(Saved entries)
--------------------------------
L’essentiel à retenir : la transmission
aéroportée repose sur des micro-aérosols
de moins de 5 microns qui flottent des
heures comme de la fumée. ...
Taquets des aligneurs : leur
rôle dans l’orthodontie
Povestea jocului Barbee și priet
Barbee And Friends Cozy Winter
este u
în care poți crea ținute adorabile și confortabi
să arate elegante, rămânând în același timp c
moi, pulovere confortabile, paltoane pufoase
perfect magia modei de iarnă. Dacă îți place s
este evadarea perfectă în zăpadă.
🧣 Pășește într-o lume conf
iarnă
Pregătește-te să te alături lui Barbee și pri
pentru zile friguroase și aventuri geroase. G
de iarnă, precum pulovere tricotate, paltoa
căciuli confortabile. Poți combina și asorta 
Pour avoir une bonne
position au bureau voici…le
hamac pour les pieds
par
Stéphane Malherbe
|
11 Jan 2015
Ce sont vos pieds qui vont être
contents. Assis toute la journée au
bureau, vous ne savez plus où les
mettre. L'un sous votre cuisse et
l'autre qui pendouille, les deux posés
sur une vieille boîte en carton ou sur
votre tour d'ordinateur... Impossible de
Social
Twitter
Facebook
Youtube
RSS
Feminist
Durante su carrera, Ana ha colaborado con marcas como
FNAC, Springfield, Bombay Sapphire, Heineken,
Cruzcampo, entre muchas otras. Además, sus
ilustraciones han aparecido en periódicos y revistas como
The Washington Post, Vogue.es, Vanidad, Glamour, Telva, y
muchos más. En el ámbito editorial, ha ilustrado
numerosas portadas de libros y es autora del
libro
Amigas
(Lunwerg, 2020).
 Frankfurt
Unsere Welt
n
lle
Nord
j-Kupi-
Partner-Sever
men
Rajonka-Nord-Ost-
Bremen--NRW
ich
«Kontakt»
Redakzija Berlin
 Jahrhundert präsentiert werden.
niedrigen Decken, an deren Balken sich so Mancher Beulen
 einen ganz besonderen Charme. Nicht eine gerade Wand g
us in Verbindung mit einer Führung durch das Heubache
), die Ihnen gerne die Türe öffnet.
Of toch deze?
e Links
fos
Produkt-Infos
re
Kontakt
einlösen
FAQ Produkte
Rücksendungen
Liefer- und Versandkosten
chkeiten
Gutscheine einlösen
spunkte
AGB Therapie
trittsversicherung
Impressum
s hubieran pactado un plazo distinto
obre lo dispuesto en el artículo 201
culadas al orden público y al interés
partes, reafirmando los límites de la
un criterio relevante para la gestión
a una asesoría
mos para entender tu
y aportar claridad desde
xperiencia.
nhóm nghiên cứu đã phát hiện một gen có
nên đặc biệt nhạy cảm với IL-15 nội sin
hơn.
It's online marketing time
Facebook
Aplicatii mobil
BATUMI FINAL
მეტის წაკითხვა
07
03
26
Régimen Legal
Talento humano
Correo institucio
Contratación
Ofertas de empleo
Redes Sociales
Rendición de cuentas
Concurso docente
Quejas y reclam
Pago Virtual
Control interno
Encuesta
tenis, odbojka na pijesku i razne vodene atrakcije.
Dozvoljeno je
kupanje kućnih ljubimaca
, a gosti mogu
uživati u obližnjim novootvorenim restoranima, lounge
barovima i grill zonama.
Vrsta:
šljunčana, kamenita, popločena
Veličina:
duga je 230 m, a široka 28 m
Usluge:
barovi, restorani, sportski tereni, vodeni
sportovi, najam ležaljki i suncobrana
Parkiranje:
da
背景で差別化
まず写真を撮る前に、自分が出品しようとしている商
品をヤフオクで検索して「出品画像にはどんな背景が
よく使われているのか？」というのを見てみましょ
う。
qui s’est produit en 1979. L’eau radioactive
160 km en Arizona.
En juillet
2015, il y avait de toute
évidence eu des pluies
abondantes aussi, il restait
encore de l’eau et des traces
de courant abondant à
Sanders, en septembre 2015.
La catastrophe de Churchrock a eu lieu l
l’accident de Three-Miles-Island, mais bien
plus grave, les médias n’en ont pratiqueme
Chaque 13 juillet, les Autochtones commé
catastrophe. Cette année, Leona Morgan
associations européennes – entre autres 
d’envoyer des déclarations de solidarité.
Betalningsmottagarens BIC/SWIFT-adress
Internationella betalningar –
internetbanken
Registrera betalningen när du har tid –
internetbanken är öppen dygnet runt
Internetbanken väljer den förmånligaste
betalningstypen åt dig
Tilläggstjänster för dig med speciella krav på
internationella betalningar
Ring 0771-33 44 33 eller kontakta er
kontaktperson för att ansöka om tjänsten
--------------------------------
◆ The problem:
Rewrite every line of the listing above as a numbered list, leaving out any blank lines.

◆ Solution to this exercise:
1. L’essentiel à retenir : la transmission
2. aéroportée repose sur des micro-aérosols
3. de moins de 5 microns qui flottent des
4. heures comme de la fumée. ...
5. Taquets des aligneurs : leur
6. rôle dans l’orthodontie
7. Povestea jocului Barbee și priet
8. Barbee And Friends Cozy Winter
9. este u
10. în care poți crea ținute adorabile și confortabi
11. să arate elegante, rămânând în același timp c
12. moi, pulovere confortabile, paltoane pufoase
13. perfect magia modei de iarnă. Dacă îți place s
14. este evadarea perfectă în zăpadă.
15. 🧣 Pășește într-o lume conf
16. iarnă
17. Pregătește-te să te alături lui Barbee și pri
18. pentru zile friguroase și aventuri geroase. G
19. de iarnă, precum pulovere tricotate, paltoa
20. căciuli confortabile. Poți combina și asorta 
21. Pour avoir une bonne
22. position au bureau voici…le
23. hamac pour les pieds
24. par
25. Stéphane Malherbe
26. |
27. 11 Jan 2015
28. Ce sont vos pieds qui vont être
29. contents. Assis toute la journée au
30. bureau, vous ne savez plus où les
31. mettre. L'un sous votre cuisse et
32. l'autre qui pendouille, les deux posés
33. sur une vieille boîte en carton ou sur
34. votre tour d'ordinateur... Impossible de
35. Social
36. Twitter
37. Facebook
38. Youtube
39. RSS
40. Feminist
41. Durante su carrera, Ana ha colaborado con marcas como
42. FNAC, Springfield, Bombay Sapphire, Heineken,
43. Cruzcampo, entre muchas otras. Además, sus
44. ilustraciones han aparecido en periódicos y revistas como
45. The Washington Post, Vogue.es, Vanidad, Glamour, Telva, y
46. muchos más. En el ámbito editorial, ha ilustrado
47. numerosas portadas de libros y es autora del
48. libro
49. Amigas
50. (Lunwerg, 2020).
51.  Frankfurt
52. Unsere Welt
53. n
54. lle
55. Nord
56. j-Kupi-
57. Partner-Sever
58. men
59. Rajonka-Nord-Ost-
60. Bremen--NRW
61. ich
62. «Kontakt»
63. Redakzija Berlin
64.  Jahrhundert präsentiert werden.
65. niedrigen Decken, an deren Balken sich so Mancher Beulen
66.  einen ganz besonderen Charme. Nicht eine gerade Wand g
67. us in Verbindung mit einer Führung durch das Heubache
68. ), die Ihnen gerne die Türe öffnet.
69. Of toch deze?
70. e Links
71. fos
72. Produkt-Infos
73. re
74. Kontakt
75. einlösen
76. FAQ Produkte
77. Rücksendungen
78. Liefer- und Versandkosten
79. chkeiten
80. Gutscheine einlösen
81. spunkte
82. AGB Therapie
83. trittsversicherung
84. Impressum
85. s hubieran pactado un plazo distinto
86. obre lo dispuesto en el artículo 201
87. culadas al orden público y al interés
88. partes, reafirmando los límites de la
89. un criterio relevante para la gestión
90. a una asesoría
91. mos para entender tu
92. y aportar claridad desde
93. xperiencia.
94. nhóm nghiên cứu đã phát hiện một gen có
95. nên đặc biệt nhạy cảm với IL-15 nội sin
96. hơn.
97. It's online marketing time
98. Facebook
99. Aplicatii mobil
100. BATUMI FINAL
101. მეტის წაკითხვა
102. 07
103. 03
104. 26
105. Régimen Legal
106. Talento humano
107. Correo institucio
108. Contratación
109. Ofertas de empleo
110. Redes Sociales
111. Rendición de cuentas
112. Concurso docente
113. Quejas y reclam
114. Pago Virtual
115. Control interno
116. Encuesta
117. tenis, odbojka na pijesku i razne vodene atrakcije.
118. Dozvoljeno je
119. kupanje kućnih ljubimaca
120. , a gosti mogu
121. uživati u obližnjim novootvorenim restoranima, lounge
122. barovima i grill zonama.
123. Vrsta:
124. šljunčana, kamenita, popločena
125. Veličina:
126. duga je 230 m, a široka 28 m
127. Usluge:
128. barovi, restorani, sportski tereni, vodeni
129. sportovi, najam ležaljki i suncobrana
130. Parkiranje:
131. da
132. 背景で差別化
133. まず写真を撮る前に、自分が出品しようとしている商
134. 品をヤフオクで検索して「出品画像にはどんな背景が
135. よく使われているのか？」というのを見てみましょ
136. う。
137. qui s’est produit en 1979. L’eau radioactive
138. 160 km en Arizona.
139. En juillet
140. 2015, il y avait de toute
141. évidence eu des pluies
142. abondantes aussi, il restait
143. encore de l’eau et des traces
144. de courant abondant à
145. Sanders, en septembre 2015.
146. La catastrophe de Churchrock a eu lieu l
147. l’accident de Three-Miles-Island, mais bien
148. plus grave, les médias n’en ont pratiqueme
149. Chaque 13 juillet, les Autochtones commé
150. catastrophe. Cette année, Leona Morgan
151. associations européennes – entre autres 
152. d’envoyer des déclarations de solidarité.
153. Betalningsmottagarens BIC/SWIFT-adress
154. Internationella betalningar –
155. internetbanken
156. Registrera betalningen när du har tid –
157. internetbanken är öppen dygnet runt
158. Internetbanken väljer den förmånligaste
159. betalningstypen åt dig
160. Tilläggstjänster för dig med speciella krav på
161. internationella betalningar
162. Ring 0771-33 44 33 eller kontakta er
163. kontaktperson för att ansöka om tjänsten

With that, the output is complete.